Monday, March 5, 2012

Am I home?

I'm home...what a bust. I was told by everyone on the base not to go home due to toughness in returning back to Afghanistan, plus time stands still at home and I've grown in ways I could never imagine. So I walked into my house to find that the kids moved all of my stuff out of my house...clothes, shoes, treadmill, bookcase. The nerve! Then I found that I'm home in time to fix the plumbing, the furnace and exterminate mice. I'm thrilled! I spent 2 days traveling for this...WTH? I hate mice and after all I put up with in hell all I wanted was a decent shower, blah, blah. Then I went in search of clothes to wear to church and I can't find a thing to wear. One shoe here, another there and where are my clothes?

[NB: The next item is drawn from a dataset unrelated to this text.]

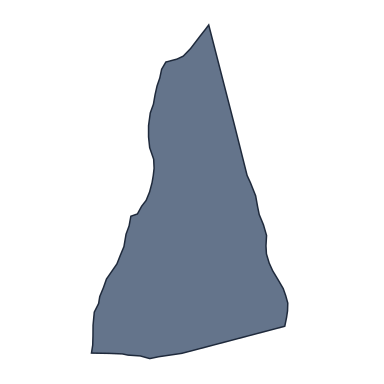 Miraselva, Paraná, Brazil, rotated 181°
{"feature_id": "56859067B75197457658410", "entity_name": "Miraselva", "entity_type": "district", "adm_level": 2, "iso_a3": "BRA", "parent_name": "Brazil", "parent_adm1": "Paraná", "projection": "mercator", "projection_center": [-51.479, -22.99], "detail": "fine", "context": "isolated", "style": "filled", "palette": "slate", "viewbox_px": 384, "rotation_deg": 181, "n_neighbors": 0, "source": "geoboundaries", "source_scale": "gbopen_adm2", "svg_char_len": 957}
<svg xmlns="http://www.w3.org/2000/svg" viewBox="0 0 384 384"><g transform="rotate(181 192 192)"><path d="M96.9,59.4L95.3,68.0L94.4,74.8L94.3,82.6L96.5,90.0L99.1,97.0L104.5,105.9L110.0,114.7L113.6,122.3L116.5,131.4L117.1,139.4L116.7,149.8L120.0,160.5L124.4,170.6L126.1,178.2L128.3,189.3L133.7,202.2L137.2,209.5L151.2,261.4L178.2,359.3L182.0,354.1L186.8,347.8L196.0,335.3L203.1,327.7L209.4,324.6L220.4,321.5L224.5,314.2L226.2,305.4L228.8,297.4L230.6,288.7L232.1,279.1L235.1,270.3L236.6,257.6L236.4,246.3L235.1,235.6L230.9,224.1L230.3,215.0L231.0,207.9L232.1,200.6L234.4,191.3L237.7,182.8L242.1,176.9L246.2,169.1L252.7,166.7L254.3,157.0L257.2,148.7L259.1,136.2L262.5,127.6L265.8,118.8L271.6,110.1L276.0,103.5L278.9,94.8L282.4,85.9L283.4,78.9L287.6,70.2L288.6,57.1L288.5,46.2L288.6,37.2L289.7,29.2L280.9,29.2L271.9,29.2L258.8,28.9L253.1,27.8L240.9,27.2L231.3,24.7L222.5,26.7L199.4,30.5L96.9,59.4Z" fill="#64748b" stroke="#1e293b" stroke-width="1.5"/></g></svg>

So I go to church in pants and my trustie snowboots and got the most supreme slap in the face. A new family had just joined the church 2 weeks prior. Last week their son was in the garage and lit a kerosene heater- something he had done a million times before, except this time it exploded. His brother was burnt badly on both hands and his girlfriend is burnt over 70% of her body. The son died...just 20 years old. I'm in church just a day after the funeral and I can feel the pain coming from the congregation and the family. What a tragedy! Death is always unexpected and never welcomed. The pastor was present at the house the day of the explosion as the firefighters searched in vain for the missing son. He told of how the young Mom conforted her son's friends that came by, telling them to get in church because you never know when your time will come. Truthfully, I don't know if I would be thinking of God at a time like that. I watched her in church- she had brought some of her son's friends- one who committed his life to Jesus before all of us, and I wept for him, for them and the shame of my regrettment in coming home.
The grace of this family and the strength the Lord gave them was an extreme example to me of living the life God gives you. To find the joy and cherish every minute, even when I desperately want to thrash nasty little girls that throw me out of the house that I paid for. I only have 2 weeks to visit. I'm thankful that I have the resources to deal with the issues. I think I'll spend my time visiting all of my family and friends who I really missed and having fun for the short time that I have!